• **Problem description**
Reproduce exactly the lines from the one containing "position: absolute;" through the last line of the data, both ends included.

User interface change data:
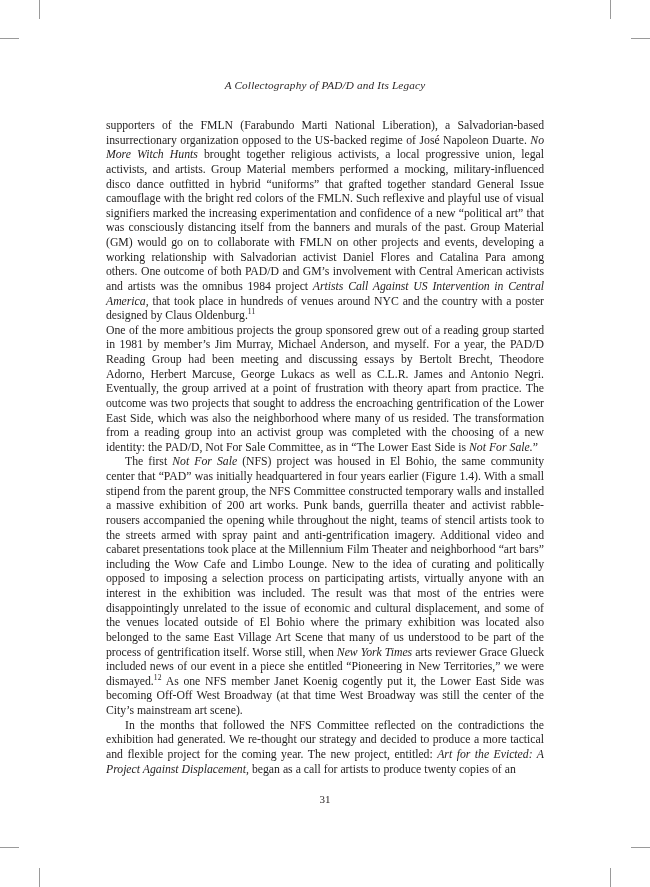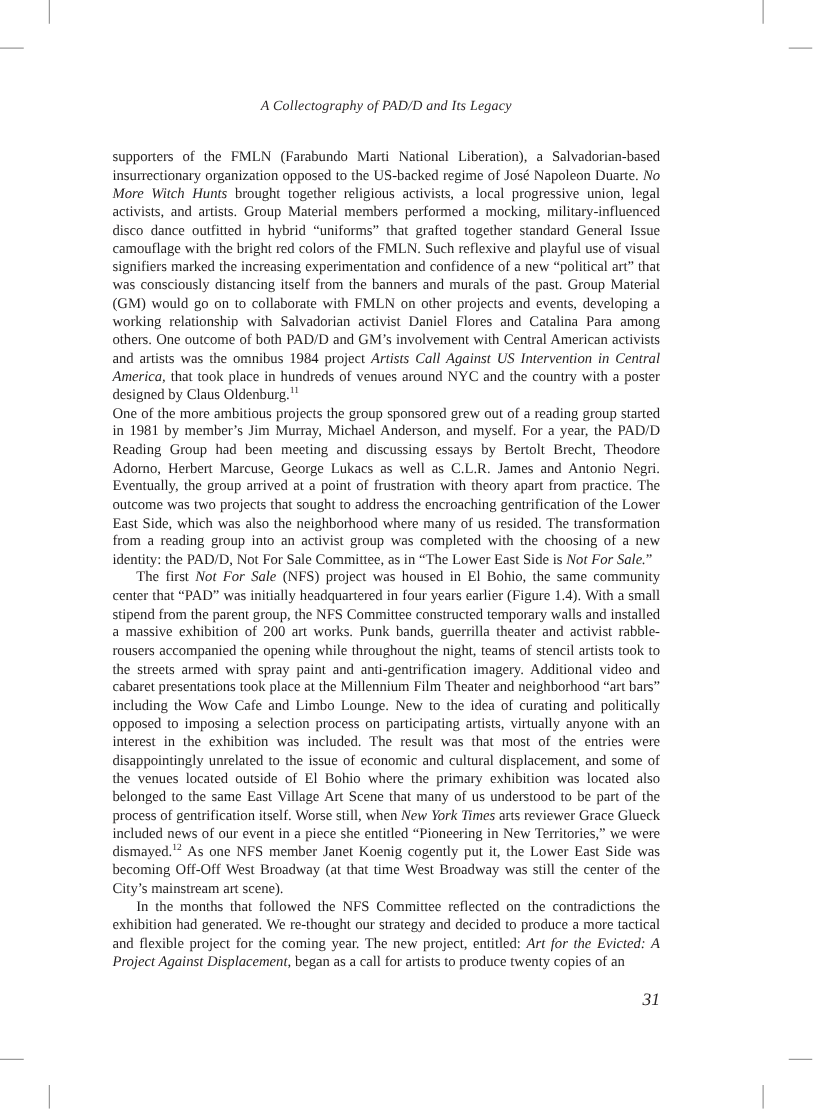--- a/index.html
+++ b/index.html
@@ -37,7 +37,7 @@
   
   .page {
     position: absolute;
-    left: 90px;
+    left: 106px;
     top: 0;
     width: 438px;
     height: 887px;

• **Solution to the exercise**
     position: absolute;
-    left: 90px;
+    left: 106px;
     top: 0;
     width: 438px;
     height: 887px;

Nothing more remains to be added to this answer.